BioStratum Announces JBC Publication on the Anti-Angiogenic Activity of Type IV Collagen Non-Collagenous Domains - Angiocol™
-- Integrin Binding Activity Shown as Part of a Multi-Functional Anti-Angiogenesis Mechanism of Action--

Research Triangle Park, N.C., -- March 21, 2000-- BioStratum Incorporated, the world leader in basal
lamina research, announced today the publication of a paper in the March 17th issue of the Journal of Biological Chemistry (volume 275, pages 8051-8061) reporting on the
anti-angiogenic activity of the non-collagenous domains of type IV collagen.

In this paper, the non-collagenous domains of three of the six chains of type IV collagen are shown to possess potent anti-angiogenic activity, i.e. they inhibit new blood vessel growth. Administration of these non-collagenous domains, referred to as Angiocol™, is shown to dramatically inhibit capillary development and tumor growth in the well established CAM animal model system. Similar results have been seen in a mouse/human chimera animal model, which uses grafted human skin with implanted human tumors (unpublished results). BioStratum is currently scaling up the production of these potent anti-angiogenesis agents and will soon initiate their clinical evaluation.

Previously, BioStratum announced the issuance of US Patent #5,856,184 to the University of Kansas Medical Center on the anti-angiogenic and anti-tumor activities of the non-collagenous domain of type IV collagen, which
is exclusively licensed to BioStratum. In addition, the Company has exclusive rights to US Patent #5,973,120, #5,731,192, and #5,114,840, which cover the sequences
of these anti-angiogenic non-collagenous domains.

The initial discovery of this unique anti-angiogenic activity was made by Drs. Billy Hudson and Michael Sarras at the University of Kansas Medical Center, in collaboration with BioStratum Incorporated. Dr. Hudson has been studying the structure and function of type IV collagen for over 25 years, and is an internationally renowned expert in type IV collagen. He also discovered two of the six chains of type IV collagen.
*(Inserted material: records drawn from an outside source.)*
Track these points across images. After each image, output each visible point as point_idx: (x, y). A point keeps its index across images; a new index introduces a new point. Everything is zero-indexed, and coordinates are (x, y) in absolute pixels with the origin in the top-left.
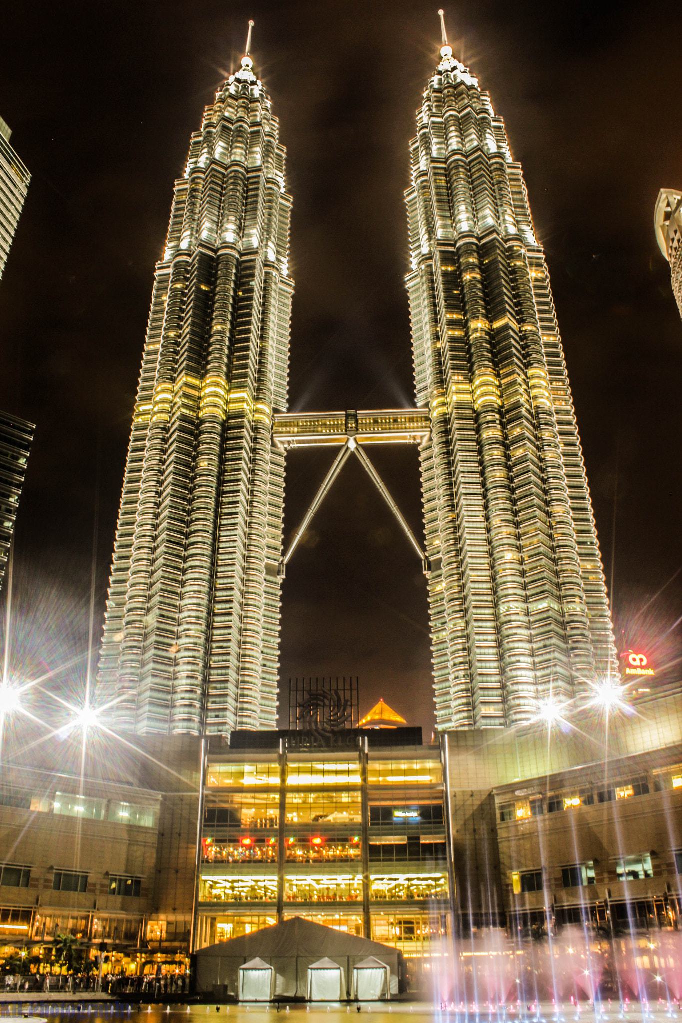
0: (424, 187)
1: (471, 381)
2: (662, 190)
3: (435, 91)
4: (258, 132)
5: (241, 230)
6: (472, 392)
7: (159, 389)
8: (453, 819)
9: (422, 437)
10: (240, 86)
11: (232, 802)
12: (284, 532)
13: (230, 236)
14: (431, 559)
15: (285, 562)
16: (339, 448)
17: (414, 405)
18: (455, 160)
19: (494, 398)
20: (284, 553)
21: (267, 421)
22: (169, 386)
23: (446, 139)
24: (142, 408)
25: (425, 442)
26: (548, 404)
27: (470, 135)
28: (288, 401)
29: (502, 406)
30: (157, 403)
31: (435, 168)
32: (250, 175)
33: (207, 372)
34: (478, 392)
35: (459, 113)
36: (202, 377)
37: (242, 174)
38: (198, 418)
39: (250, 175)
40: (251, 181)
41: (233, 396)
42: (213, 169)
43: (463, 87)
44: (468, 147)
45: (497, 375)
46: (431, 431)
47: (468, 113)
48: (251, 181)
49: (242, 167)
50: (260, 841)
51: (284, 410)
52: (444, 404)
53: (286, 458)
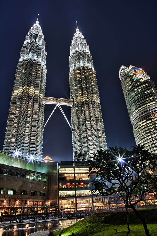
1: (83, 95)
3: (76, 37)
4: (41, 38)
5: (38, 57)
6: (83, 97)
7: (19, 88)
8: (57, 179)
9: (71, 105)
10: (37, 27)
11: (64, 176)
13: (35, 58)
16: (56, 105)
17: (70, 98)
18: (80, 52)
19: (87, 99)
20: (44, 125)
21: (42, 98)
23: (78, 47)
24: (15, 92)
25: (71, 106)
26: (96, 101)
27: (83, 47)
29: (88, 101)
30: (19, 91)
32: (39, 46)
33: (31, 86)
34: (84, 97)
35: (81, 43)
36: (30, 87)
37: (38, 46)
38: (29, 95)
39: (39, 46)
40: (40, 48)
41: (35, 92)
42: (32, 44)
43: (81, 38)
44: (82, 50)
45: (88, 95)
46: (74, 104)
47: (83, 43)
48: (40, 48)
50: (71, 184)
52: (77, 99)
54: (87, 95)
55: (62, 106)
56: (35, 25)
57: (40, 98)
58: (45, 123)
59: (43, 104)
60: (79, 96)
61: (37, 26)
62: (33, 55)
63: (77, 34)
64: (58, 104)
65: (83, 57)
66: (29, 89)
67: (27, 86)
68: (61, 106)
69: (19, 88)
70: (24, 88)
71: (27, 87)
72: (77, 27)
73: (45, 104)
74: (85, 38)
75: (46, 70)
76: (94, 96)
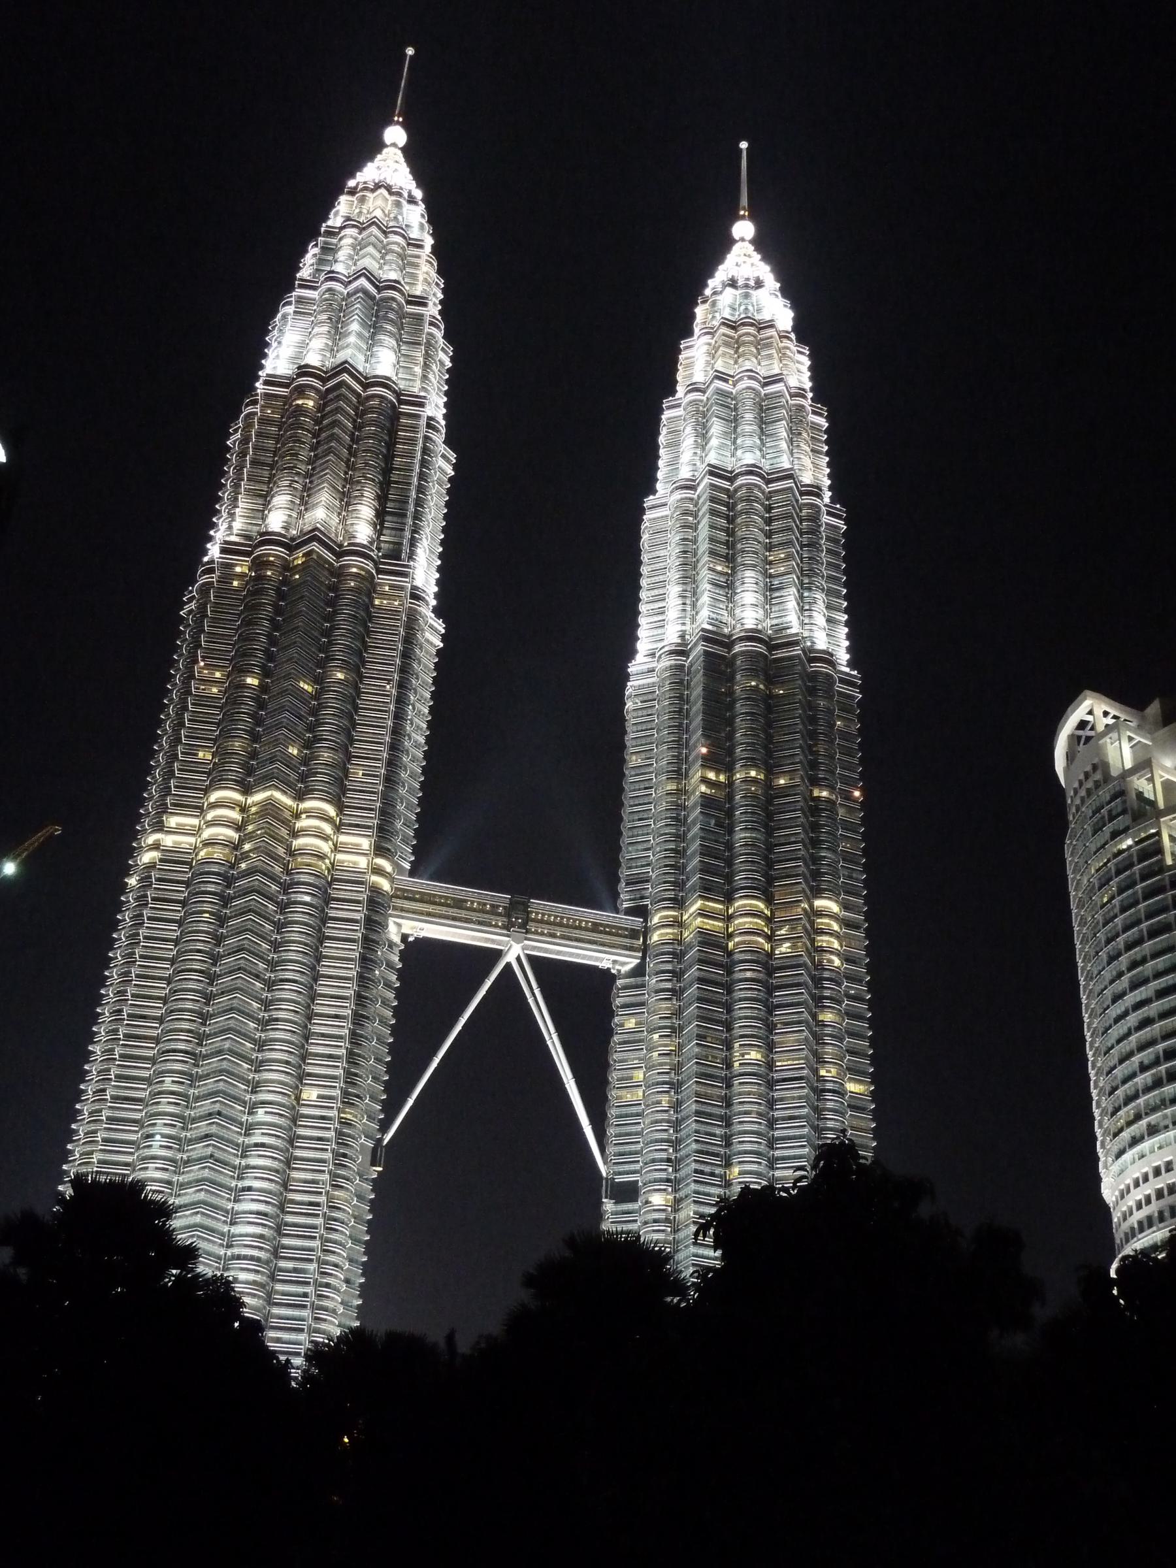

"In studying the assembly and organization of type IV collagen into a biologically active basal lamina, we discovered that the addition of the non-collagenous domain of type IV collagen disrupted the process," said Dr.Hudson. "Realizing the requirement for a functional basal lamina
in the development of new blood vessels, we examined
the anti-angiogenic activity of these domain structures in
Mike Sarras's laboratory and found them to be potent inhibitors of capillary growth. Our collaborative work
with Dr. Peter Brooks, as presented in this JBC paper, demonstrates that the observed anti- angiogenic activity
of these domains is also mediated through interactions
with integrin receptors that have been shown to be key to the angiogenesis process."

"These domains are some of the most potent
anti-angiogenesis agents we have studied in our laboratory," said Dr. Peter Brooks of the Department
of Biochemistry and Molecular Biology at the University
of Southern California, and the senior author of the published work. "Their binding to integrin receptors,
which are known to be important in the angiogenesis process, in conjunction with their key role in the assembly of type IV collagen, probably accounts for their potent
anti-angiogenic effect."

"We are particularly excited about Angiocol™, because
of its demonstrated high potency and multi-functional mechanism of action," said Dr. Claus Kuhl, president
and CEO of BioStratum Incorporated. "Since many factors stimulate angiogenesis, targeting only one site may not lead to an efficacious treatment. We believe the best approach to effectively inhibit angiogenesis is to interrupt the formation of a functional basal lamina, as it is involved in numerous molecular interactions that direct the growth and development of new capillaries."

Plans for Angiocol™ clinical trials include its use as an adjunctive therapy in metastatic cancers for which few effective therapies are available, including malignant melanoma and colorectal cancer. It is anticipated that Angiocol™ will be administered in association with chemotherapy and/or radiotherapy. The product will
most likely be administered once or twice a week over
the course of a patient's treatment period, which is estimated to be six to twelve months.

BioStratum Incorporated, based in Research Triangle Park, N.C., is a privately held biotechnology company developing proprietary therapeutics based on scientific advances in type IV collagen, basal lamina, and related technologies. The company's drug candidates are directed against novel basal lamina extracellular targets involved in degenerative and invasive disease processes fundamental to kidney disease, diabetes and cancer. The company has also developed methods for the production of recombinant basal lamina proteins for use in wound repair and advanced tissue regeneration protocols.